**Auszug:**
··········
Als der heißeste Anwärter auf den Führungsposten gilt nach wie vor Ewald Nowotny, der seine Kandidatur bereits im Dezember offiziell angekündigt hat. Als Bawag-Vorstandschef (2006 bis Ende 2007) hat sich Nowotny große Verdienste erworben, als es darum ging, das schwer angeschlagene Geldinstitut wieder in ruhiges Fahrwasser zu bringen. Diese Verdienste sind über alle Parteigrenzen hinweg anerkannt worden.

Vor seinem Abstecher zur Bawag war Nowotny Vize-Präsident der Europäischen Investitionsbank (von 1999 bis 2003). Ambitionen auf einen Job im OeNB-Direktorium hatte er schon vor fünf Jahren. Damals war er im Vorschlag des OeNB-Generalrats (Aufsichtsrat) zwar an erster Stelle für den Vize-Gouverneur gereiht gewesen, das Rennen machte jedoch Wolfgang Duchatczek (nicht zuletzt auf Grund der damaligen politischen Konstellation der Bundesregierung).

Wird die Notenbank rot?
··········
**Datenausschnitt:**
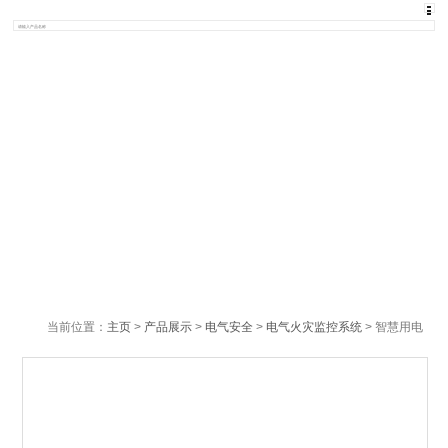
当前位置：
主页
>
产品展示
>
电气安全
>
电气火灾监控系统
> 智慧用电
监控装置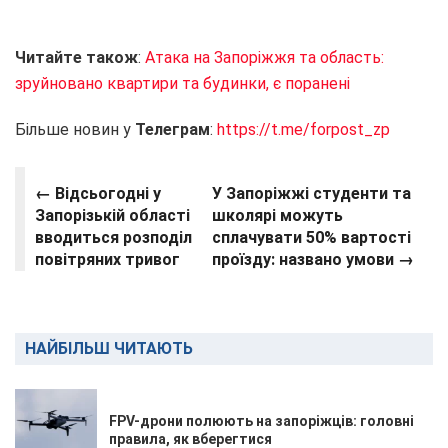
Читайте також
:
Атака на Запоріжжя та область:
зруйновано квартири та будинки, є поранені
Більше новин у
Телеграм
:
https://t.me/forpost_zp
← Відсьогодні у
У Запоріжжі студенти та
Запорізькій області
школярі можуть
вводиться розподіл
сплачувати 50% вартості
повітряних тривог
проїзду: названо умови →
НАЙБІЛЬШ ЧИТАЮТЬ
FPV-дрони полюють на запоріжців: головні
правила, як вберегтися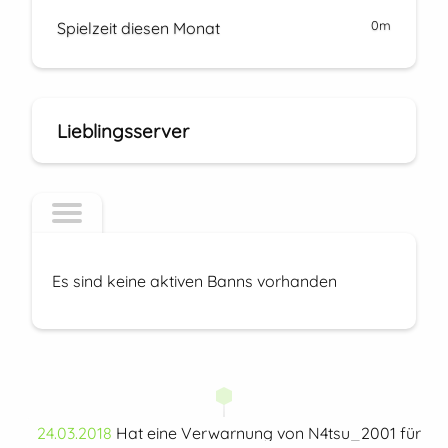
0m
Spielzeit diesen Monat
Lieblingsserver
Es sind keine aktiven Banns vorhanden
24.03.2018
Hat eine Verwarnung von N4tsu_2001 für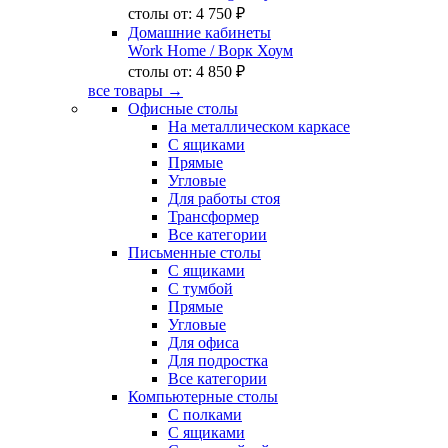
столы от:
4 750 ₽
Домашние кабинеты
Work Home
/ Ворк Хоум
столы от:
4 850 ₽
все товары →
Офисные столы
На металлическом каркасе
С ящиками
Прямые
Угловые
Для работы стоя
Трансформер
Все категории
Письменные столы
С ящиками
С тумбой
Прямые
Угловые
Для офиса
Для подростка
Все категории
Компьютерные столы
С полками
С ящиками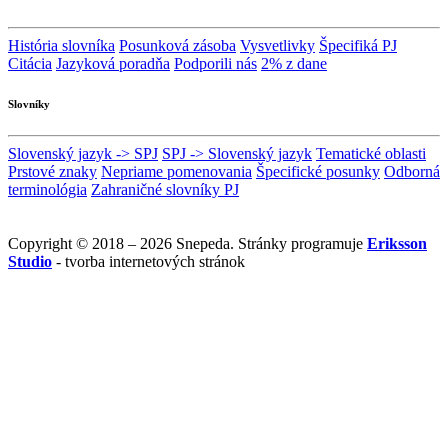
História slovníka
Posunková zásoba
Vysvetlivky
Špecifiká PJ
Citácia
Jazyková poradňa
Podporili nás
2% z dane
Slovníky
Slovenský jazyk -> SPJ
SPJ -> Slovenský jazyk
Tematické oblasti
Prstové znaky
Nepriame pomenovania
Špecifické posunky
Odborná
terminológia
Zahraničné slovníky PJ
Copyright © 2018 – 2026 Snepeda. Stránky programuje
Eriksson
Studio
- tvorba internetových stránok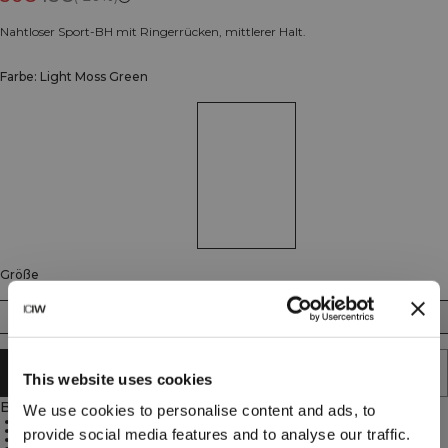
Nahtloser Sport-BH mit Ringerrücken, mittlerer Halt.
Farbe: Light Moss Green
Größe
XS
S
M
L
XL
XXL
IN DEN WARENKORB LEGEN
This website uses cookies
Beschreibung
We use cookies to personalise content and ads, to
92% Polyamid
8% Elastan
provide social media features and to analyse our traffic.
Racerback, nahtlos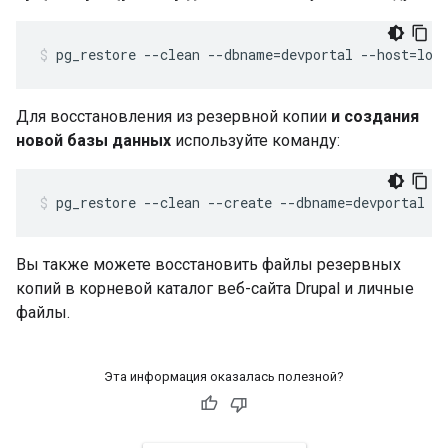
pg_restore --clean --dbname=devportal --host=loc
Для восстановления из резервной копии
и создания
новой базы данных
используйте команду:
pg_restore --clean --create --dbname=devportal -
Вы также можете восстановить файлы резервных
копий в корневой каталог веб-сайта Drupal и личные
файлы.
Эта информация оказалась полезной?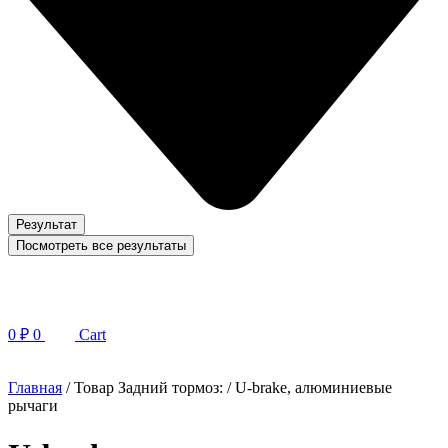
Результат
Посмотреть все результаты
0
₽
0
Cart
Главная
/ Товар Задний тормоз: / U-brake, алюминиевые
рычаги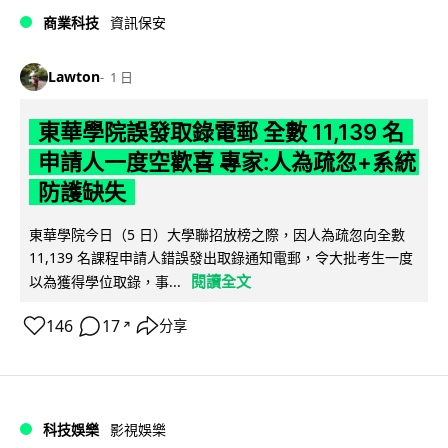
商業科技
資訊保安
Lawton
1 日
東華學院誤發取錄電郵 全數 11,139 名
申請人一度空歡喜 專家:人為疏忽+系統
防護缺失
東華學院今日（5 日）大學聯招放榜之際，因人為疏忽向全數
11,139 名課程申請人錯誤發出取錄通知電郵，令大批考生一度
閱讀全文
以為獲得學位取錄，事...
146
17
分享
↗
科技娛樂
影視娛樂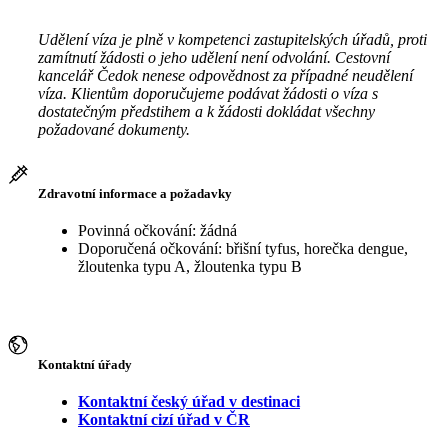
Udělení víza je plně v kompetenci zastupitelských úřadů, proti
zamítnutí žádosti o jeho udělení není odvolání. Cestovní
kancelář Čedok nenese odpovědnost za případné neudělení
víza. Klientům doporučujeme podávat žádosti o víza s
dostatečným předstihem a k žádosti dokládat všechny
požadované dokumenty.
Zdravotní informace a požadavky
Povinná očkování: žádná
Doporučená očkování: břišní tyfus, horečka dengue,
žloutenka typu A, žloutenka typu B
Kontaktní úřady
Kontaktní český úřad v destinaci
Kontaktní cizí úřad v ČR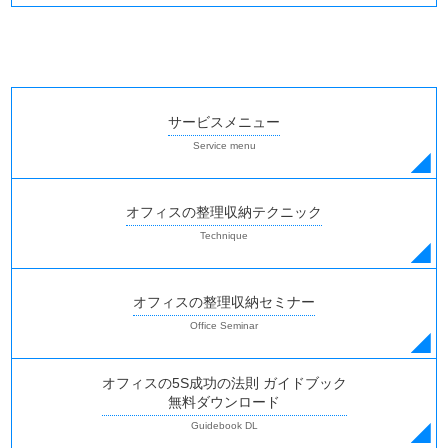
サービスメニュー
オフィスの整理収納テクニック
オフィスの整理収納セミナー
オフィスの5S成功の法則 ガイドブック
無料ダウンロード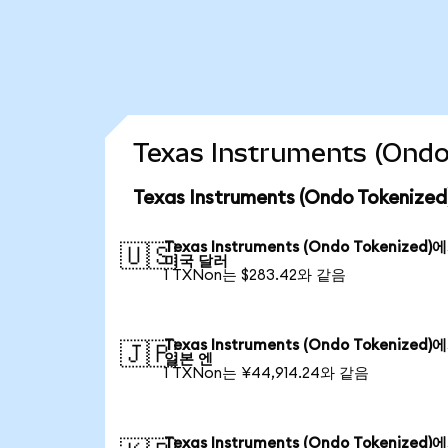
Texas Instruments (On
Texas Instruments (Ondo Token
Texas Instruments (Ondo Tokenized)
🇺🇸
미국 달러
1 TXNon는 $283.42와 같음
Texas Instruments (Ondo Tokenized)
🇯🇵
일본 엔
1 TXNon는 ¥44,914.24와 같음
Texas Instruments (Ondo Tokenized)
··········
**Aufgabenliste:**
(a) Welches Amt hatte Ewald Nowotny laut dem Auszug von 1999 bis 2003 inne?
(b) Gib die Passage aus dem Auszug wortgetreu wieder, die mit „Als der heißeste“ beginnt und bis einschließlich „hinweg anerkannt worden.“ reicht.

**Antwortliste:**
(a) Er war Vize-Präsident der Europäischen Investitionsbank.

(b)
Als der heißeste Anwärter auf den Führungsposten gilt nach wie vor Ewald Nowotny, der seine Kandidatur bereits im Dezember offiziell angekündigt hat. Als Bawag-Vorstandschef (2006 bis Ende 2007) hat sich Nowotny große Verdienste erworben, als es darum ging, das schwer angeschlagene Geldinstitut wieder in ruhiges Fahrwasser zu bringen. Diese Verdienste sind über alle Parteigrenzen hinweg anerkannt worden.